*** Block opens ***

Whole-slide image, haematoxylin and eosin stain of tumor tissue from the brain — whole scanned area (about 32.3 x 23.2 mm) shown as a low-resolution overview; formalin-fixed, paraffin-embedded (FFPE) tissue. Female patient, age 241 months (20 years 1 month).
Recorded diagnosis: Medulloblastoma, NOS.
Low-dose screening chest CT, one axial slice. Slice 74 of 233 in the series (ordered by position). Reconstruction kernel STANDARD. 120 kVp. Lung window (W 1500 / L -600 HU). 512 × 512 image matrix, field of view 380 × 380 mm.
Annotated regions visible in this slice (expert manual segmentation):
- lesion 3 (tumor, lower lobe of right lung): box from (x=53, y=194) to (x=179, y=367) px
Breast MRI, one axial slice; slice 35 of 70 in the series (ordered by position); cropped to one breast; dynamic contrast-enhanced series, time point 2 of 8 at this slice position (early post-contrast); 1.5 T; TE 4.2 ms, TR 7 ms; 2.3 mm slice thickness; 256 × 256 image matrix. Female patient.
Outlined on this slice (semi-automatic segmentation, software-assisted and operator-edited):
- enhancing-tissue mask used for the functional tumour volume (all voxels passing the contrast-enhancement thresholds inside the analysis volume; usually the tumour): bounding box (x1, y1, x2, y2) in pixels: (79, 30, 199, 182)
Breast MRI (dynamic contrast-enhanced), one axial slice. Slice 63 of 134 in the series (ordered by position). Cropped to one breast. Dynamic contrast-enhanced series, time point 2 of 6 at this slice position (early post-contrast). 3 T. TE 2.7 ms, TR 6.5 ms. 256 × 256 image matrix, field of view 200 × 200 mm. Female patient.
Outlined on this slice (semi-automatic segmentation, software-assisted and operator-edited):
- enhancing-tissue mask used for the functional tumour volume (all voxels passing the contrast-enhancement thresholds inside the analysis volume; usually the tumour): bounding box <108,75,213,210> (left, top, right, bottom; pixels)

*** Block closes ***

* **TASK DIRECTIONS**
Only a number is expected here: the count of lines in the records above that include the word "right".

* **WORKED SOLUTION**
2